■ RECORDS FOR THIS TASK ■
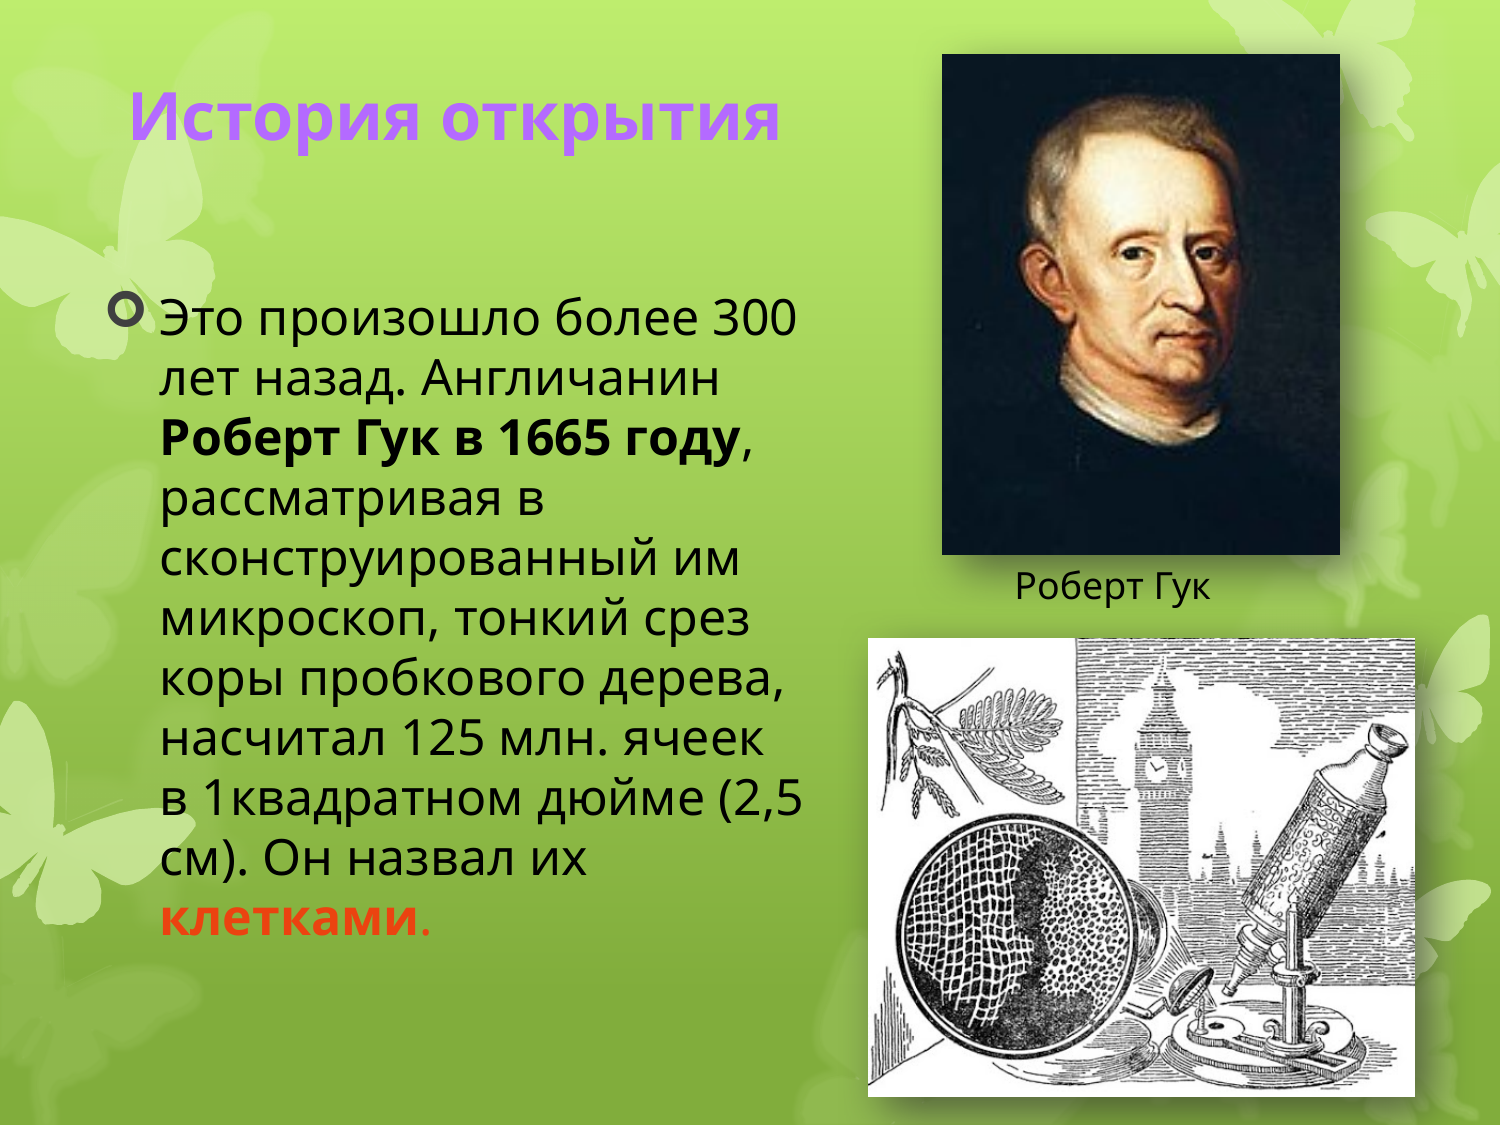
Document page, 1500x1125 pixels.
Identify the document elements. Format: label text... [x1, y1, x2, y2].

picture [942, 54, 1341, 556]
list Это произошло более 300 лет назад. Англичанин Роберт Гук в 1665 году, рассматривая в сконструированный им микроскоп, тонкий срез коры пробкового дерева, насчитал 125 млн. ячеек в 1квадратном дюйме (2,5 см). Он назвал их клетками. [88, 282, 821, 948]
picture [867, 638, 1415, 1097]
text_box Роберт Гук [999, 565, 1283, 615]
title История открытия [112, 38, 971, 190]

■ EXERCISE DIRECTIONS ■
Give back every entry verbatim. No pictures belong in the copy.

■ ANSWER TO THIS EXERCISE ■
Document page, 1500x1125 pixels.
Identify the document elements. Format: label text... [x1, y1, x2, y2].

picture [942, 54, 1341, 556]
list Это произошло более 300 лет назад. Англичанин Роберт Гук в 1665 году, рассматривая в сконструированный им микроскоп, тонкий срез коры пробкового дерева, насчитал 125 млн. ячеек в 1квадратном дюйме (2,5 см). Он назвал их клетками. [88, 282, 821, 948]
picture [867, 638, 1415, 1097]
text_box Роберт Гук [999, 565, 1283, 615]
title История открытия [112, 38, 971, 190]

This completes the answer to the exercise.